= Paul Drury =

British artist and printmaker (1903–1987)

Paul Drury (14 October 1903 – 19 May 1987) was an artist and printmaker born Albert Paul Dalou Drury, the son of sculptor Alfred Drury.

==Early life==
Drury was born in Brockley, south London in 1903. He was educated at Bristol Grammar and Westminster School. In 1921 he entered Goldsmiths School of Art in New Cross, London.

==Career as artist==
Drury was influenced by the work of Samuel Palmer, a 19th-century pastoralist, and this is seen in his early etchings in 1922. After study, Drury taught at the leading British Art Schools of the time including the Central School of Art, Heatherley School of Fine Art, and latterly at the school from where he graduated, Goldsmiths.

In 1944 he was commissioned, with other leading artists of the day, to produce a series of prints for Cowan's, a leading artist's printmaker.

After World War II, Drury returned to Goldsmiths and became part of the mid 20th century Goldsmiths School. Drury eventually became Principal of Goldsmiths in 1966 for three years.

Drury produced 92 etchings, almost half of which were portraits and a quarter of which were landscapes. Although the majority of his work was portraiture, he is known for his landscapes including September and Nicols Farm.

He exhibited regularly at the Royal Academy in London, and, amongst others, via the British Council at the Museum of Fine Arts, Boston; the National Gallery of Canada; the National Gallery of New Zealand and in the British Pavilion of the 1939 World's fair in New York.

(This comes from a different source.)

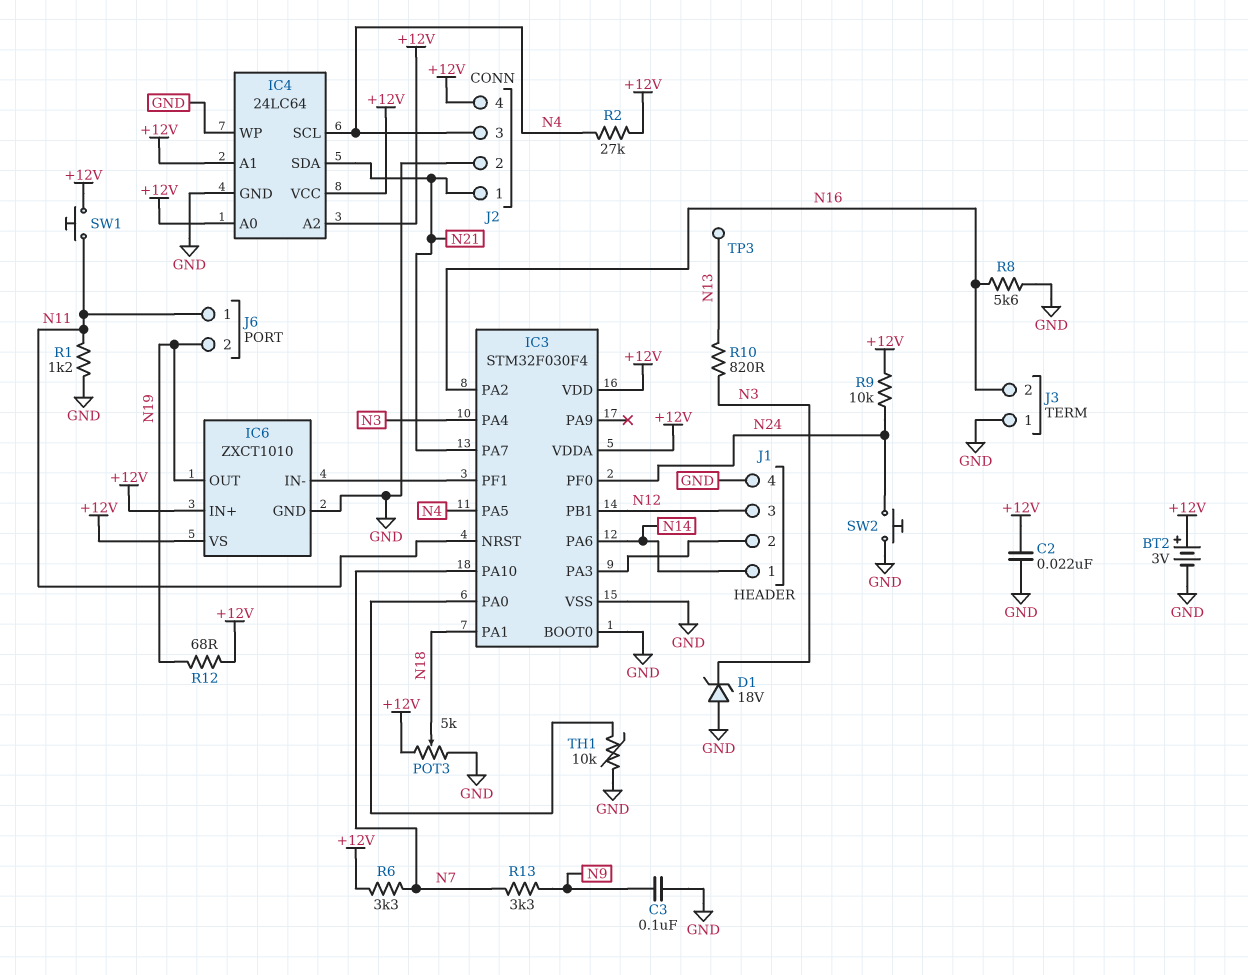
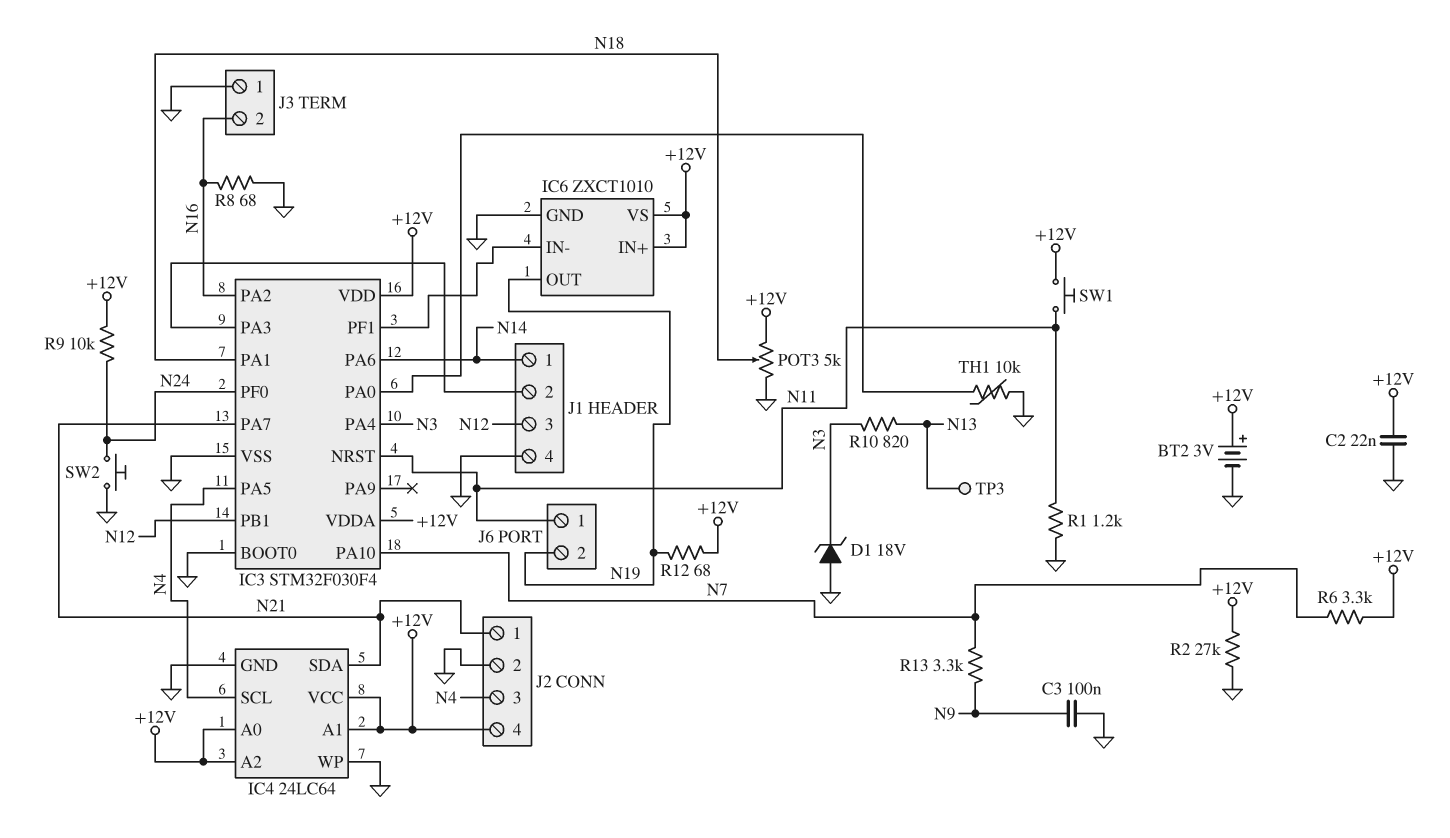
R2: 27k (+12V, N4) -> 27k (+12V, GND)
R8: 5.6k (GND, N16) -> 68 (GND, N16)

His work is held at the National Portrait Gallery, London, the Museum of Fine Arts, Boston; the National Gallery of Canada and elsewhere.

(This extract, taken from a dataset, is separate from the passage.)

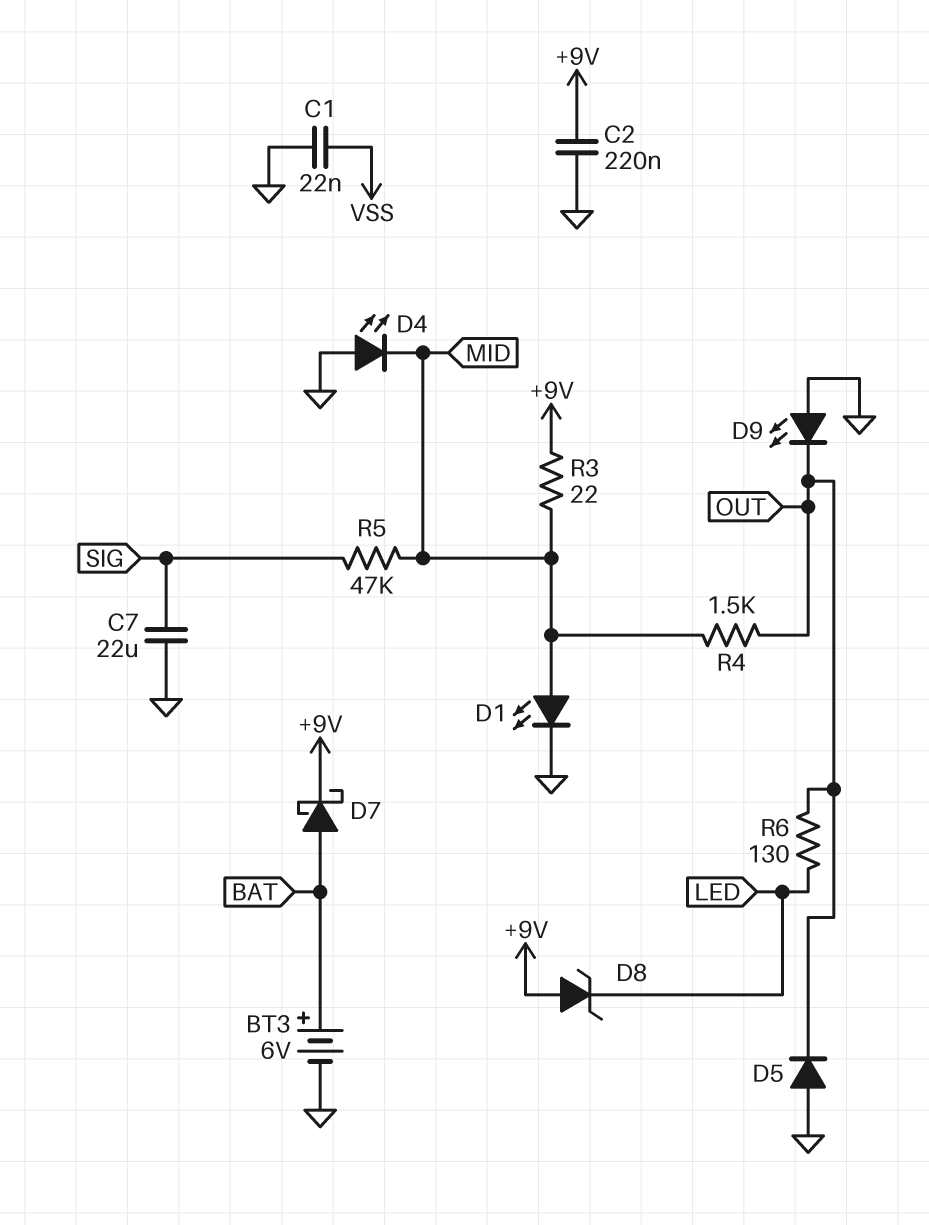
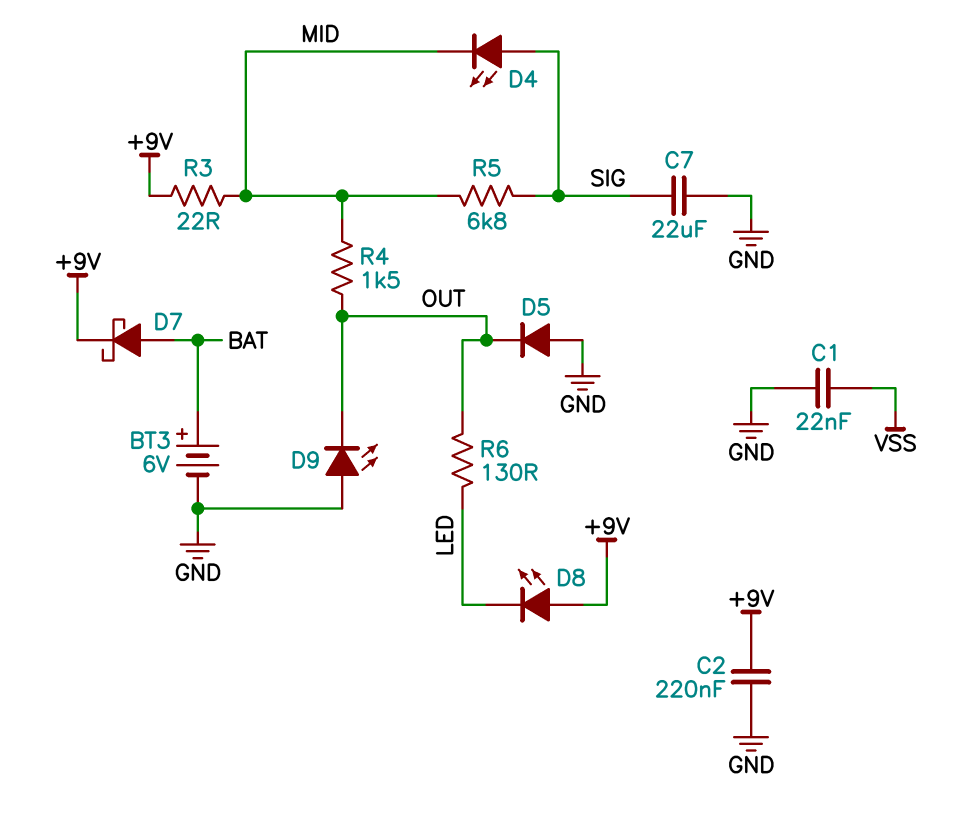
D1: LED (A MID, K GND) -> none
D4: LED (A GND, K MID) -> LED (A SIG, K MID)
D8: zener (A +9V, K LED) -> LED (A +9V, K LED)
R5: 47k (MID, SIG) -> 6.8k (MID, SIG)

Drury was President of the Royal Society of Painter Printmakers for five years from 1970 to 1975.

==Personal life==

At 10 years old, Drury lost the sight in one eye, due to an air-gun pellet, whilst playing with his brother.

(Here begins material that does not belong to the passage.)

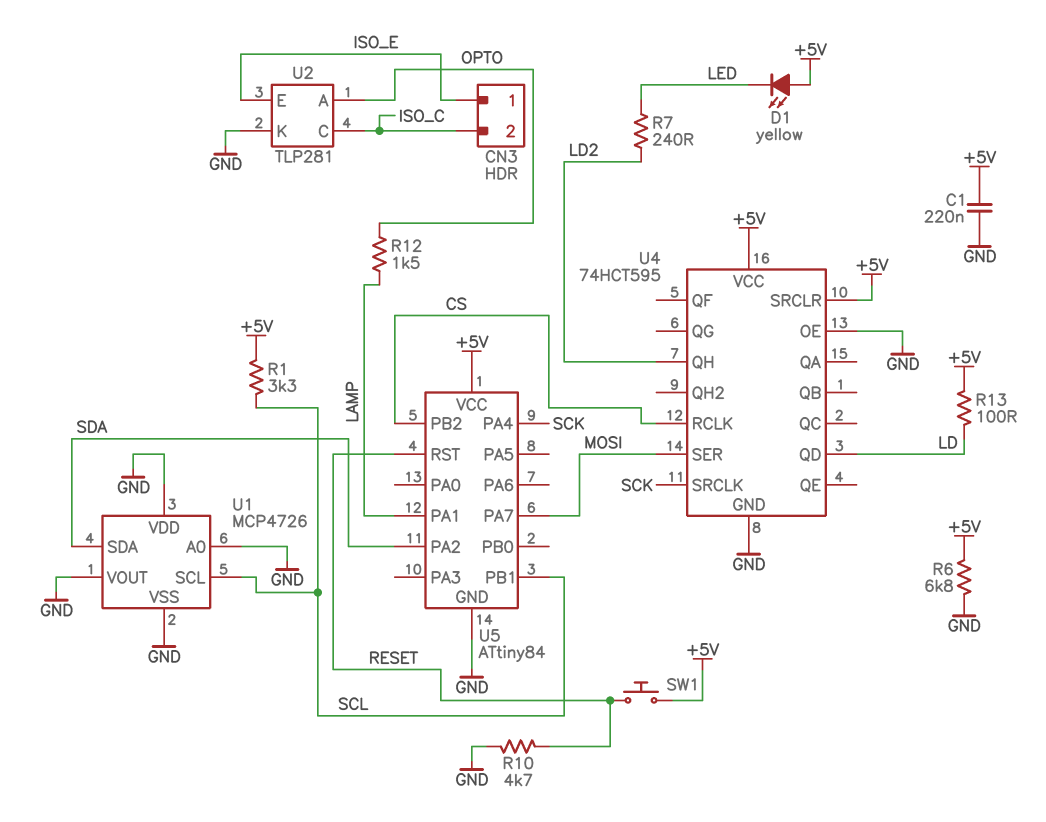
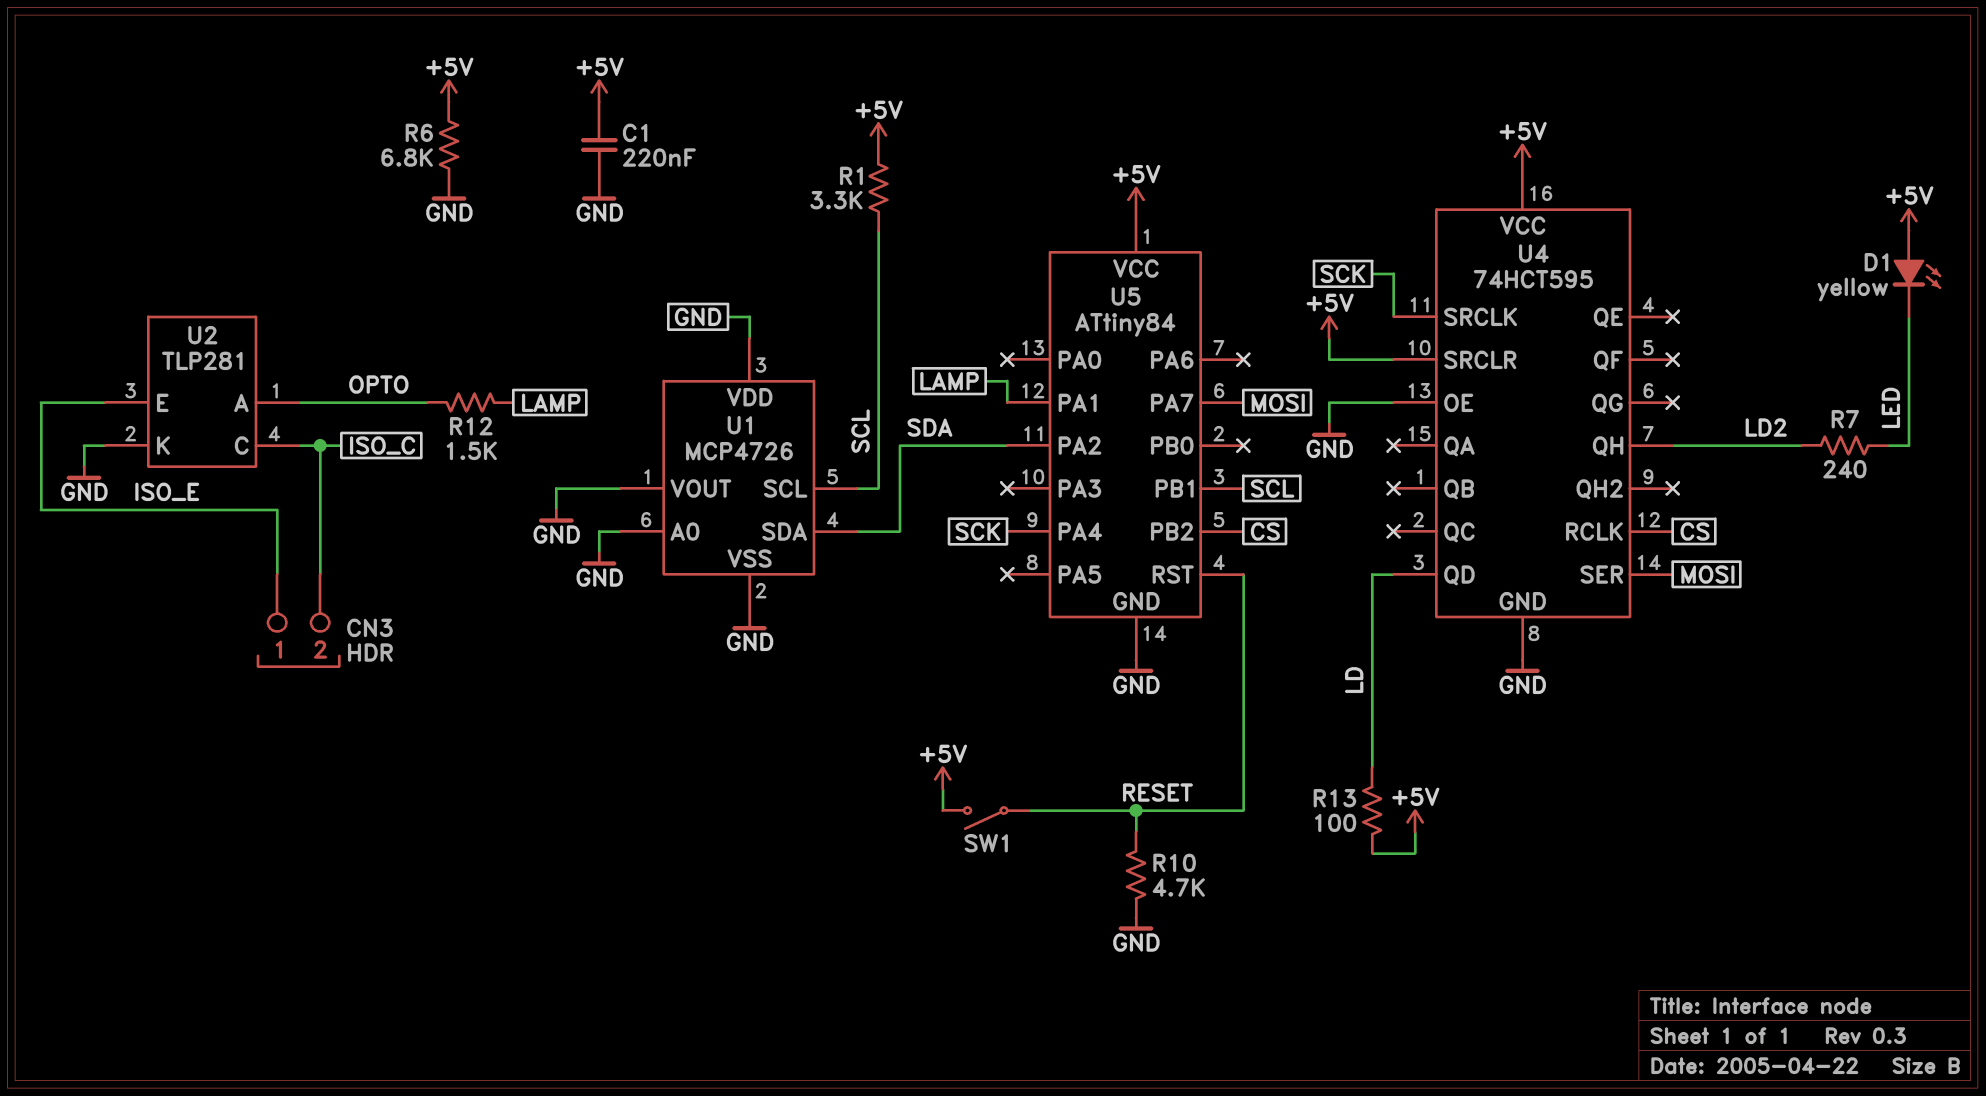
SW1: button (+5V, RESET) -> switch (+5V, RESET)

He married the painter Enid Solomon in 1937; two years later at the outbreak of war, Drury could not serve due to his damaged sight. Instead of becoming a war artist, he worked at Queen Mary's Hospital, in Roehampton in the plaster workshop.

Paul Drury died on 19 May 1987. The Daily Telegraph obituary praised him as ‘One of the most distinguished etchers and draughtsmen in that remarkably gifted generation of printmakers who grew up between the two World Wars. [His landscapes] contain a deep poetic quality which was to exert a powerful influence on the succeeding generation of neo-Romantic artists.’